Cleaning eggs

I have a small chicken tractor with just two hens. The roost nest is in the back furthest from the open “run” area. My hens like to get back in there and sleep in the roost box which creates a problem with chicken poop building up if its not changed every other day. My questions are, when would you throw away an egg due to it having manure on it (Say a hen messes once or twice directly on the egg) and the other question is how do I keep them from using the nest box as a sleeping location? They do have a board that they used to roost on until the rooster died that I had in there with them.

Matt Burks
McMinnville, Tennessee

No, don’t throw away eggs with manure on them. This is common and eggs are easily washed with plain old warm water. Hens using nesting boxes in a chicken tractor is a very common happening. Usually the only remedy is to make the coop larger and put higher roosts as chickens usually prefer to roost high and will then quit using the nest boxes to sleep in. — Jackie

Canning on a rocket stove

So, I’m getting ready to make my move back home to Canada. Starting to pack up the boxes, etc. The finances are going to be pretty tight until I find a job up home. With finances in mind, I was wondering about alternative heating methods for pressure canning i.e.) wood stove, open fire, etc.; Searching the internet, I found this video on test canning with a rocket stove: http://youtu.be/17tKFDo97Fc

Would using a rocket stove (I’ve built one before) be a do-able source of heat for pressure canning? Along with the question of course, safety and prudence come into play as well — constant monitoring to make sure the correct pressure is maintained, etc. Reading over the comments to the video there were some questions on safety, ruining your pressure canner, etc.

Cheryll Carter
Vineyard Haven, Massachusetts

While you can home can on a rocket stove, as seen in the video, I’d rather not. It’d be real hard to adjust the heat to vary the temperature when you are canning. You can certainly can on a wood stove with a flat top. I canned on my kitchen range for decades. On a kitchen range you can slide your canner a bit to the side to slow down the rising pressure or slip it back over the heat when you need to give it a boost upward. With the rocket stove, the heat needs to be regulated by the amount and kind of wood you have burning — very difficult. Also there’s the stability issue. A heavy canner can be dangerous on top of a rocket stove. I’d skip it. Or go with a table-top propane two or three burner and just use your small tanks to fire it and re-fill between canning operations. — Jackie

1 COMMENT

  1. Get brown egg layers and it doesn’t show as much :-)
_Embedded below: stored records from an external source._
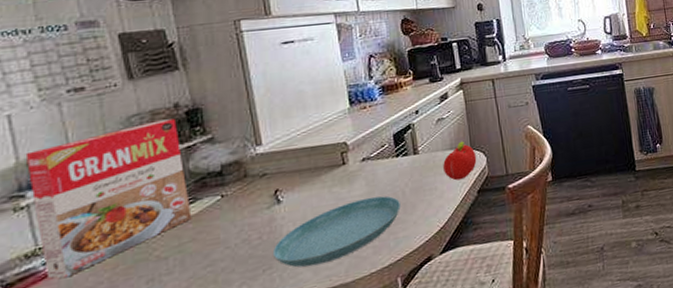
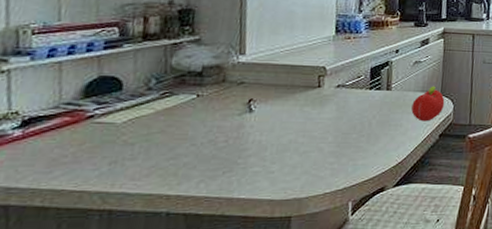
cereal box: present [25,118,192,279] -> none [13,13,168,145]
saucer: present [272,196,401,268] -> none [235,122,365,177]

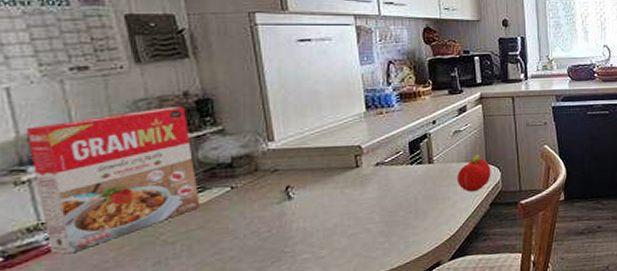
cereal box: none [13,13,168,145] -> present [26,107,200,254]

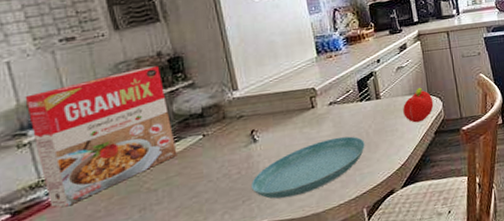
saucer: none [281,200,412,263] -> present [250,136,365,199]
    I bought a 5 pack of green scrubbies for $1, and I cut one of those in half and use it to clean off the eggs under warm water. One half of a scrubbie will last me months and months.

    In my smaller coop (built when I didn’t know what I was doing, so there’s no easy fix) I often get poopie eggs. You have to clean them that day, otherwise the longer you wait the more stained they can get. I dump a bunch of shredded paper in here every couple of days and that really seems to help. Talk to some friends and perhaps you’ll find someone who can give you shredded paper from the office.

    I sell my eggs, so I usually just save the dirties for myself. The demand has picked up so much that often the dirties are the only eggs I have to eat!